Collected data entries
__________________________________________________
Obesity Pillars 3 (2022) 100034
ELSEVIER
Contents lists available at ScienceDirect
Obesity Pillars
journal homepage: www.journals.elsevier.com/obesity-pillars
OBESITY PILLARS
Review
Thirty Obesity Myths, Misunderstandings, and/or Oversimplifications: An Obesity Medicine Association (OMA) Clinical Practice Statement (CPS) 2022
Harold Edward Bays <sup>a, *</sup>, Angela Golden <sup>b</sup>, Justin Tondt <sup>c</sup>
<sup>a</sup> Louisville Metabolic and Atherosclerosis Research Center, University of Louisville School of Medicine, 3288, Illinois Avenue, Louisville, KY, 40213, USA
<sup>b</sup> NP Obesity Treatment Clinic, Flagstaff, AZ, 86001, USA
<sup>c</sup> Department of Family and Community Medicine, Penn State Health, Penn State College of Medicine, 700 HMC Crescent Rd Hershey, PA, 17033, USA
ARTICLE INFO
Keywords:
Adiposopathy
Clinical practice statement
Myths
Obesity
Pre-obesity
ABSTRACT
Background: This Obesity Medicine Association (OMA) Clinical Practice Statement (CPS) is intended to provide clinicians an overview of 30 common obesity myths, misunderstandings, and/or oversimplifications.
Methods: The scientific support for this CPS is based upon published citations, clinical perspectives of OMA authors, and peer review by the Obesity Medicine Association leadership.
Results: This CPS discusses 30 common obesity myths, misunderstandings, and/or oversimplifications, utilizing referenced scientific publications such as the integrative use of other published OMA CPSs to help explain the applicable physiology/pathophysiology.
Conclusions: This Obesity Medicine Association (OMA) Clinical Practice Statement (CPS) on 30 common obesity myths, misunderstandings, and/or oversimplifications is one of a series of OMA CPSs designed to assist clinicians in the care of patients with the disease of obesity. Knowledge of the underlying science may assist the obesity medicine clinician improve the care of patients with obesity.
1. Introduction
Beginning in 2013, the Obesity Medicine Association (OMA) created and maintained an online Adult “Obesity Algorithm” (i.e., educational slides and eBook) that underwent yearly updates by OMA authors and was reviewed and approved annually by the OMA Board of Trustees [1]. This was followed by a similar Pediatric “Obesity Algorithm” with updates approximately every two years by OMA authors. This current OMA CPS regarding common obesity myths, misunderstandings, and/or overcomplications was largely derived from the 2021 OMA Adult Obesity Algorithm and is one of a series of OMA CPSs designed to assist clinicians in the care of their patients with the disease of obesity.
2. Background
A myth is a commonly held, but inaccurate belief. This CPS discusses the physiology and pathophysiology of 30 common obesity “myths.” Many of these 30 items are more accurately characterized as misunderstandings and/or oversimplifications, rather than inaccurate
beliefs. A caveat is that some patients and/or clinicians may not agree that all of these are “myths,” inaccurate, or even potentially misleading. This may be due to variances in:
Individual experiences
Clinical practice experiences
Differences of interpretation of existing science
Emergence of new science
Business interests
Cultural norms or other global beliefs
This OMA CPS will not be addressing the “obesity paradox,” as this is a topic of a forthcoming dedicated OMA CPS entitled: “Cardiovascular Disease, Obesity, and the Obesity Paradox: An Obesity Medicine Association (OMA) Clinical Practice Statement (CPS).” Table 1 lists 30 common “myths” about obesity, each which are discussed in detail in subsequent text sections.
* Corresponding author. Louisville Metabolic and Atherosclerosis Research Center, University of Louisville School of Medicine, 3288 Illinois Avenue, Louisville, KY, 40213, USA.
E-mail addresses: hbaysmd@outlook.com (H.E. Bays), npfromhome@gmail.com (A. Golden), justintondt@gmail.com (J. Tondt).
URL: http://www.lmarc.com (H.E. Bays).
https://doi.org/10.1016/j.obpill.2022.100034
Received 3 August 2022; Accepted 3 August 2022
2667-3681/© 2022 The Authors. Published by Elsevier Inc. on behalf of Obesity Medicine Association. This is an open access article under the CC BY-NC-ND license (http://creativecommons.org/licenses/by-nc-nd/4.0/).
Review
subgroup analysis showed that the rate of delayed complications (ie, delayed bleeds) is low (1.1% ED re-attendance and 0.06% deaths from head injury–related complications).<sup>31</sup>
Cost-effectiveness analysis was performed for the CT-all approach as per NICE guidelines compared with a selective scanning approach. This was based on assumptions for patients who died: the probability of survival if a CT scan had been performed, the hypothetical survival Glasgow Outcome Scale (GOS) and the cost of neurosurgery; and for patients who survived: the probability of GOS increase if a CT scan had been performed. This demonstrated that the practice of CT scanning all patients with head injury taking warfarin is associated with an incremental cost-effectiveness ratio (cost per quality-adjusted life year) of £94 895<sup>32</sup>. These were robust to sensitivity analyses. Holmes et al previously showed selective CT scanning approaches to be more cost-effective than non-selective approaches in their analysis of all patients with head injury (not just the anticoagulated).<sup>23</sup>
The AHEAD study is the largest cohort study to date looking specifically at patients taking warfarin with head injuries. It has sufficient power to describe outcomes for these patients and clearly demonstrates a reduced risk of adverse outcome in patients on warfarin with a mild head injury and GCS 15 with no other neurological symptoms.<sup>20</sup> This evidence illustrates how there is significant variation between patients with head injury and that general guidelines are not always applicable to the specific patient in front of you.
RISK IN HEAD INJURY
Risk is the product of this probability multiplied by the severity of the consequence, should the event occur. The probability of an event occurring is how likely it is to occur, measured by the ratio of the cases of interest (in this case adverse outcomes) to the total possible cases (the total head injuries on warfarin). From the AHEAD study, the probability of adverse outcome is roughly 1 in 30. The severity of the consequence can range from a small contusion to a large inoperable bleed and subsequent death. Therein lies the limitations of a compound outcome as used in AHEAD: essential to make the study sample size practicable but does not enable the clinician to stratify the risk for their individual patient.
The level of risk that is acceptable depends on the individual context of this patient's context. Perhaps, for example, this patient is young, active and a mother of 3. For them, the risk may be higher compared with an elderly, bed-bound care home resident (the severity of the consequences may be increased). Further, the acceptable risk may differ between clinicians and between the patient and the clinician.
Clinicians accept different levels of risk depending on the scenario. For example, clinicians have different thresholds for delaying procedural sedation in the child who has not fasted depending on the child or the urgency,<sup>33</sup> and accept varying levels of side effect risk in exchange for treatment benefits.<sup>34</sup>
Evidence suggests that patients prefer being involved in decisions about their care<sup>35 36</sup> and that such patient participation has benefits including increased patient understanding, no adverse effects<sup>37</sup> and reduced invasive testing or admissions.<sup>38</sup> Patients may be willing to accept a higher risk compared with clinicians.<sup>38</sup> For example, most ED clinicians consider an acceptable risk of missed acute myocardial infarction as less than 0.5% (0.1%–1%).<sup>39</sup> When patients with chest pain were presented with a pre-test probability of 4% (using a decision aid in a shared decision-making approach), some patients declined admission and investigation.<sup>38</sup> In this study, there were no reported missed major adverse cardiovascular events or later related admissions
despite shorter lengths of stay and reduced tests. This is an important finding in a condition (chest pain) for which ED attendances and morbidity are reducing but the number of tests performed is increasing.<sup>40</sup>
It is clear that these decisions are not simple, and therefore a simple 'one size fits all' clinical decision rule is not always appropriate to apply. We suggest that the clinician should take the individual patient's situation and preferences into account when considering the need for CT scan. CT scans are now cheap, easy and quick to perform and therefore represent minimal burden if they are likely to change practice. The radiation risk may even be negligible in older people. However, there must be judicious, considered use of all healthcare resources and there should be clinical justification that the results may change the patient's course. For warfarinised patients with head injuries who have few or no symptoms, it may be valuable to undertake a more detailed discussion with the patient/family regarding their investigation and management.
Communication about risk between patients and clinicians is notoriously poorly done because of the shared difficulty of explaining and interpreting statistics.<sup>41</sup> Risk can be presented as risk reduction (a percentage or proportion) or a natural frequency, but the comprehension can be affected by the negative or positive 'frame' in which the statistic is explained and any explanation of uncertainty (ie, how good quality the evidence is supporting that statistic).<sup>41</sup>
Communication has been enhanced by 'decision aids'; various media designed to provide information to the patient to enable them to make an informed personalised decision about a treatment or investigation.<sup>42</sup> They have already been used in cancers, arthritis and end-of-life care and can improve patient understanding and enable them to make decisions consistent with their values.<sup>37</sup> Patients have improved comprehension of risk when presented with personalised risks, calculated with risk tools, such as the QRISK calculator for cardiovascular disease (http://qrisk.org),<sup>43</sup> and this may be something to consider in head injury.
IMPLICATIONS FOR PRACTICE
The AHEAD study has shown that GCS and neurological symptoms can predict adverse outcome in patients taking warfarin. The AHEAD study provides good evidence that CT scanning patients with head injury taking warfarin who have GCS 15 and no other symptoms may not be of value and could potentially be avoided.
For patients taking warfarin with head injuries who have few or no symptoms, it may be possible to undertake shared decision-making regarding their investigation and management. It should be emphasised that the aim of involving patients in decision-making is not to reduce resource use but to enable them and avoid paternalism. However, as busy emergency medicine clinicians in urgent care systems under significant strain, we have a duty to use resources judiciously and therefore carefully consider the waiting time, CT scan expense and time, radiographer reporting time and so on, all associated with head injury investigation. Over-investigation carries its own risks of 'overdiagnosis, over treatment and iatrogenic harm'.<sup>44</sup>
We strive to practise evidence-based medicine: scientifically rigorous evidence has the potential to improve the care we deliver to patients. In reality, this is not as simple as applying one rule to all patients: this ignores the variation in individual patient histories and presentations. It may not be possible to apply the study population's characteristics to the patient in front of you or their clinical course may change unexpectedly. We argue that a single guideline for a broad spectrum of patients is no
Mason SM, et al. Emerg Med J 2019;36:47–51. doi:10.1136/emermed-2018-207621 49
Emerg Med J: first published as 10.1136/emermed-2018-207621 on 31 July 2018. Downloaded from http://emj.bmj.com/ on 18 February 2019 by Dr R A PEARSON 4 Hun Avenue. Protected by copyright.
__________________________________________________
Repeat word for word every line from the start of the entries to the line holding "1. Introduction", inclusive, and nothing else.

Obesity Pillars 3 (2022) 100034
ELSEVIER
Contents lists available at ScienceDirect
Obesity Pillars
journal homepage: www.journals.elsevier.com/obesity-pillars
OBESITY PILLARS
Review
Thirty Obesity Myths, Misunderstandings, and/or Oversimplifications: An Obesity Medicine Association (OMA) Clinical Practice Statement (CPS) 2022
Harold Edward Bays <sup>a, *</sup>, Angela Golden <sup>b</sup>, Justin Tondt <sup>c</sup>
<sup>a</sup> Louisville Metabolic and Atherosclerosis Research Center, University of Louisville School of Medicine, 3288, Illinois Avenue, Louisville, KY, 40213, USA
<sup>b</sup> NP Obesity Treatment Clinic, Flagstaff, AZ, 86001, USA
<sup>c</sup> Department of Family and Community Medicine, Penn State Health, Penn State College of Medicine, 700 HMC Crescent Rd Hershey, PA, 17033, USA
ARTICLE INFO
Keywords:
Adiposopathy
Clinical practice statement
Myths
Obesity
Pre-obesity
ABSTRACT
Background: This Obesity Medicine Association (OMA) Clinical Practice Statement (CPS) is intended to provide clinicians an overview of 30 common obesity myths, misunderstandings, and/or oversimplifications.
Methods: The scientific support for this CPS is based upon published citations, clinical perspectives of OMA authors, and peer review by the Obesity Medicine Association leadership.
Results: This CPS discusses 30 common obesity myths, misunderstandings, and/or oversimplifications, utilizing referenced scientific publications such as the integrative use of other published OMA CPSs to help explain the applicable physiology/pathophysiology.
Conclusions: This Obesity Medicine Association (OMA) Clinical Practice Statement (CPS) on 30 common obesity myths, misunderstandings, and/or oversimplifications is one of a series of OMA CPSs designed to assist clinicians in the care of patients with the disease of obesity. Knowledge of the underlying science may assist the obesity medicine clinician improve the care of patients with obesity.
1. Introduction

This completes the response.